- EXTRAIT DU TEXTE -
==========

Crise : Eyraud, Garcia, les joueurs… Qui est responsable ?

L’OM reste sur 7 défaites, 2 matchs nuls et 2 victoires en 11 rencontres. La confiance affichée par Jacques-Henri Eyraud ne nous y trompe pas : la situation est très inquiétante, tant sportivement que financièrement.

Zubizarreta, McCourt et Eyraud

Winter is coming et la marge de manoeuvre est désormais très réduite : le projet pourrait exploser avant même d’avoir décollé. La responsabilité de Rudi Garcia est plus qu’établie puisque neuf joueurs sur dix n’évoluent pas à leur meilleur niveau. On peine aussi à se souvenir d’un entraîneur de l’OM s’étant remis d’une telle situation sportive : son départ serait inéluctable dans la plupart des clubs ambitieux. Le hic, c’est que son limogeage représente un tel désaveu pour ses dirigeants qu’il implique leur profonde remise en question. JHE et ses conseillers sauront-ils mettre leur ego de côté pour amener (éventuellement) le club dans la bonne direction, plutôt que dans le mur ? Ce n’est pour l’instant pas évident.

Un quinquagénaire dans le déni ?

==========

- DONNÉES FOURNIES -
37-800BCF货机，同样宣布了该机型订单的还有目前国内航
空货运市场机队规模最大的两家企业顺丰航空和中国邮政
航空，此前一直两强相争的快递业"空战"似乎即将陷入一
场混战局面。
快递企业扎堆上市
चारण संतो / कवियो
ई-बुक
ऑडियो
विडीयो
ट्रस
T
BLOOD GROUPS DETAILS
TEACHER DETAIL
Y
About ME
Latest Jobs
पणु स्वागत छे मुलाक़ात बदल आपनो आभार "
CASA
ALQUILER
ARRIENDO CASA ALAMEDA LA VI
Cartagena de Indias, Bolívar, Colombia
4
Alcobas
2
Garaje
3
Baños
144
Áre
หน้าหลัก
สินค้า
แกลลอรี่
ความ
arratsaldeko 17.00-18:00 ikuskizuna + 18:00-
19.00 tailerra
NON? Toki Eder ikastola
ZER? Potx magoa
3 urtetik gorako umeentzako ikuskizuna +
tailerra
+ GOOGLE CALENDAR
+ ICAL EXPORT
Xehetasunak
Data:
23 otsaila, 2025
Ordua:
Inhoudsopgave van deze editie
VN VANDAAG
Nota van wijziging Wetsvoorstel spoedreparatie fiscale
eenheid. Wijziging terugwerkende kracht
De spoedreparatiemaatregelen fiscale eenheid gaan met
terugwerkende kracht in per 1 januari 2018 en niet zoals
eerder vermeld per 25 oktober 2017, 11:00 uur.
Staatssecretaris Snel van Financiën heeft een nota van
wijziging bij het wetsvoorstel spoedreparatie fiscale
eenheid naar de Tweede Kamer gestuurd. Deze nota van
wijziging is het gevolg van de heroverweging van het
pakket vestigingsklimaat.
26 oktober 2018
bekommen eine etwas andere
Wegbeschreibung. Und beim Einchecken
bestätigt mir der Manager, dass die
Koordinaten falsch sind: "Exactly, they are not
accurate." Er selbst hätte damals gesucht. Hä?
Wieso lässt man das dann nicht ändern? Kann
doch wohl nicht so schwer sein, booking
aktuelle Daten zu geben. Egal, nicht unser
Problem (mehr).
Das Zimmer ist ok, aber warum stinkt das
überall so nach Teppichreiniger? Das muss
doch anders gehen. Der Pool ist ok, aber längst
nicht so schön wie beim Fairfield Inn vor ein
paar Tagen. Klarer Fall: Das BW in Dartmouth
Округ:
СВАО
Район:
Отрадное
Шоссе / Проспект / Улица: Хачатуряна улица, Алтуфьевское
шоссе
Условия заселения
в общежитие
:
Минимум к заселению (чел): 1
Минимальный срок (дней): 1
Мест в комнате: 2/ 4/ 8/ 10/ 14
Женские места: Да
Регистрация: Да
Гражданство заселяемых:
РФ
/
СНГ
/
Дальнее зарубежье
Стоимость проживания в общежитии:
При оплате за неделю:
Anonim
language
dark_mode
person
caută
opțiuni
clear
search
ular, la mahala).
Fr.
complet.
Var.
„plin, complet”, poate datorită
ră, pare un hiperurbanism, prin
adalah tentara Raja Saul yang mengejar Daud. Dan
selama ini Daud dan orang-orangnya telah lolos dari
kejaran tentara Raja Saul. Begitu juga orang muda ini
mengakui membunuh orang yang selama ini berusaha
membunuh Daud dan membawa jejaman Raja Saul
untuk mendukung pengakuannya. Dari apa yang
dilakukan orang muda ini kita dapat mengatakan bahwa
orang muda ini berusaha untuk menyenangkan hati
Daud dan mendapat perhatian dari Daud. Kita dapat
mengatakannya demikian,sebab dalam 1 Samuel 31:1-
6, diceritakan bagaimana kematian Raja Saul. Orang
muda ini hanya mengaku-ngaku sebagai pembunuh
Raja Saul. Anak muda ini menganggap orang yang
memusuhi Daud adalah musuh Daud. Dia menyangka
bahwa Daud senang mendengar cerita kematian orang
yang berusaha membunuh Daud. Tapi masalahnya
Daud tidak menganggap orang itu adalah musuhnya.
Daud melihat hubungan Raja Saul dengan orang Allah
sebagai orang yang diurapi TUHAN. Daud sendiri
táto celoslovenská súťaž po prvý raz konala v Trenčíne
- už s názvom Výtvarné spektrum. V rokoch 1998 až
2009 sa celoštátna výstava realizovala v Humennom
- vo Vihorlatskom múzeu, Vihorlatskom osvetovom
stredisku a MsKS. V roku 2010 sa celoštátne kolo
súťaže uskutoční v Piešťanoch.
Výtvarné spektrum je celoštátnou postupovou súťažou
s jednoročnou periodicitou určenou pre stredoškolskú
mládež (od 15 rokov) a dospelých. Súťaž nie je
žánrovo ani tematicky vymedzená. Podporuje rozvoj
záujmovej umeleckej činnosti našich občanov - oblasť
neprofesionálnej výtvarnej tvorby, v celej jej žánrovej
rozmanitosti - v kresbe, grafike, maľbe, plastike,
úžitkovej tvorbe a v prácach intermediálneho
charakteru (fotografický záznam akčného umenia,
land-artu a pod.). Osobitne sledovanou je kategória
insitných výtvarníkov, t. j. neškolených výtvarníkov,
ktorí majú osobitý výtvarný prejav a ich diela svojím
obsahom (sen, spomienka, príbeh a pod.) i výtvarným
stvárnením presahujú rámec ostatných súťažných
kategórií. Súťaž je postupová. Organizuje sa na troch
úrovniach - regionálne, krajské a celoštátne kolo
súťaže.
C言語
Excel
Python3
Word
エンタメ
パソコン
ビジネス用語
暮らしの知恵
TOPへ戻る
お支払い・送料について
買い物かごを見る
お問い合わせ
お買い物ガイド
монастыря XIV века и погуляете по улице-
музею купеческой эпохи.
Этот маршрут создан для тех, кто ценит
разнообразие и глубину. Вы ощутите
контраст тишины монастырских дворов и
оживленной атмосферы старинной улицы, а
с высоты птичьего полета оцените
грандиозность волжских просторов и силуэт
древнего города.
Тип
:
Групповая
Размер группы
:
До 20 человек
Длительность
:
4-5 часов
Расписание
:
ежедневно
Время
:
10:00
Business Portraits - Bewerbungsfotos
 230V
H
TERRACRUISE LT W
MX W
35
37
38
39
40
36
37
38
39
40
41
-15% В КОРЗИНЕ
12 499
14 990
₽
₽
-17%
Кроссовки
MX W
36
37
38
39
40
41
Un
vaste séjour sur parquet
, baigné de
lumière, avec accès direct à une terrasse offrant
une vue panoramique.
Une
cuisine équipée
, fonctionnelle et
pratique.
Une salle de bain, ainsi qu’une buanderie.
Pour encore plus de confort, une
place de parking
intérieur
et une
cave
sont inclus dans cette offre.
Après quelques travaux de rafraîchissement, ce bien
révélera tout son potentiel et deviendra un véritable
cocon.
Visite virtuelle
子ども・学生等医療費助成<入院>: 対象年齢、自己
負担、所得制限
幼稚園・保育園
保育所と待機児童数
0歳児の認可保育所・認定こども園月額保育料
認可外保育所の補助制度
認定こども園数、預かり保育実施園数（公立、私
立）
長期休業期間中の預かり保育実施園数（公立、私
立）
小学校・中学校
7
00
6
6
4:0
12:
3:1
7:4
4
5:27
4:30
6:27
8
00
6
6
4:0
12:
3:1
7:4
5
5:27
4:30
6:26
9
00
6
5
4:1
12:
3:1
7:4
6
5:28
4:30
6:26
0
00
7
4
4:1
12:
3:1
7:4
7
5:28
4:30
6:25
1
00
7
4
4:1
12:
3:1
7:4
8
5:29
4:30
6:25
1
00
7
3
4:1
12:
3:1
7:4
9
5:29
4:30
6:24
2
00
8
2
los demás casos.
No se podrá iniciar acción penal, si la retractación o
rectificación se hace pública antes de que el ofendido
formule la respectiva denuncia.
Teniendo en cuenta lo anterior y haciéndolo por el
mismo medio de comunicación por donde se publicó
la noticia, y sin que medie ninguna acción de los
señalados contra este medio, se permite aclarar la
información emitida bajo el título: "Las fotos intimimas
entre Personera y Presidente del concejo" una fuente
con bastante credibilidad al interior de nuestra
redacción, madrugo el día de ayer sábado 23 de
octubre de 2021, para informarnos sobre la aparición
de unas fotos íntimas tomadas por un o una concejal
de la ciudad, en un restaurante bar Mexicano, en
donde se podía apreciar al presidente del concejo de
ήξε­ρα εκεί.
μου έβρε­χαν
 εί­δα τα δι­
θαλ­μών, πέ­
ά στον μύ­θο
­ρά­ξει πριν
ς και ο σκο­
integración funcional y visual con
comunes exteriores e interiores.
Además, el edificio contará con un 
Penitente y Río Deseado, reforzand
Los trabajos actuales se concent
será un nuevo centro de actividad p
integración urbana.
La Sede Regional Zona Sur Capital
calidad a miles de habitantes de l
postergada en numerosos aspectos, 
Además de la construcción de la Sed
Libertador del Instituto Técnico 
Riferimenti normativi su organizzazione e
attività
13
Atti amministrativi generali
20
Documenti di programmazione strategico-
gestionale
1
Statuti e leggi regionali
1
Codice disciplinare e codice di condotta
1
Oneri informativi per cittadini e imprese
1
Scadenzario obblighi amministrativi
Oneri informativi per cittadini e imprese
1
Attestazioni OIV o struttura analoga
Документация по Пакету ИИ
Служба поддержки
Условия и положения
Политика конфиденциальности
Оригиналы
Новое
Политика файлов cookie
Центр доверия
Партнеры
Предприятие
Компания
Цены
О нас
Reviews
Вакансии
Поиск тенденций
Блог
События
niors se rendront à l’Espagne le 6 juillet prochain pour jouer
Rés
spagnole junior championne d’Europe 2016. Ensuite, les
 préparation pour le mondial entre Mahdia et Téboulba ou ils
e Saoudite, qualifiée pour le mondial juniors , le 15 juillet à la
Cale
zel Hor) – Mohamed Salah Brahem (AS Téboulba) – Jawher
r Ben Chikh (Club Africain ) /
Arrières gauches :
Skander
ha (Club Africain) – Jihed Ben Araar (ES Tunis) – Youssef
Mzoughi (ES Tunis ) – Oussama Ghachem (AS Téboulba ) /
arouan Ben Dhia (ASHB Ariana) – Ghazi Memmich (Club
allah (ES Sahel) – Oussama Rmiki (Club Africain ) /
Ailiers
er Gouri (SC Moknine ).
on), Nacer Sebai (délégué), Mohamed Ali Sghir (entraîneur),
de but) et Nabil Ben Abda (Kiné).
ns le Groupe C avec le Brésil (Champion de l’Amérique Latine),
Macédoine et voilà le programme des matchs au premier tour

==========

- CONSIGNE A -
D'après l'article sur la crise de l'OM, combien de défaites le club a-t-il subies en 11 rencontres ?
- CONSIGNE B -
Renvoyez mot pour mot tout le passage de l'article sur la crise de l'OM, depuis « Winter is coming » jusqu'à « l’instant pas évident. » inclus.

- CORRIGÉ A -
Sept défaites.

- CORRIGÉ B -
Winter is coming et la marge de manoeuvre est désormais très réduite : le projet pourrait exploser avant même d’avoir décollé. La responsabilité de Rudi Garcia est plus qu’établie puisque neuf joueurs sur dix n’évoluent pas à leur meilleur niveau. On peine aussi à se souvenir d’un entraîneur de l’OM s’étant remis d’une telle situation sportive : son départ serait inéluctable dans la plupart des clubs ambitieux. Le hic, c’est que son limogeage représente un tel désaveu pour ses dirigeants qu’il implique leur profonde remise en question. JHE et ses conseillers sauront-ils mettre leur ego de côté pour amener (éventuellement) le club dans la bonne direction, plutôt que dans le mur ? Ce n’est pour l’instant pas évident.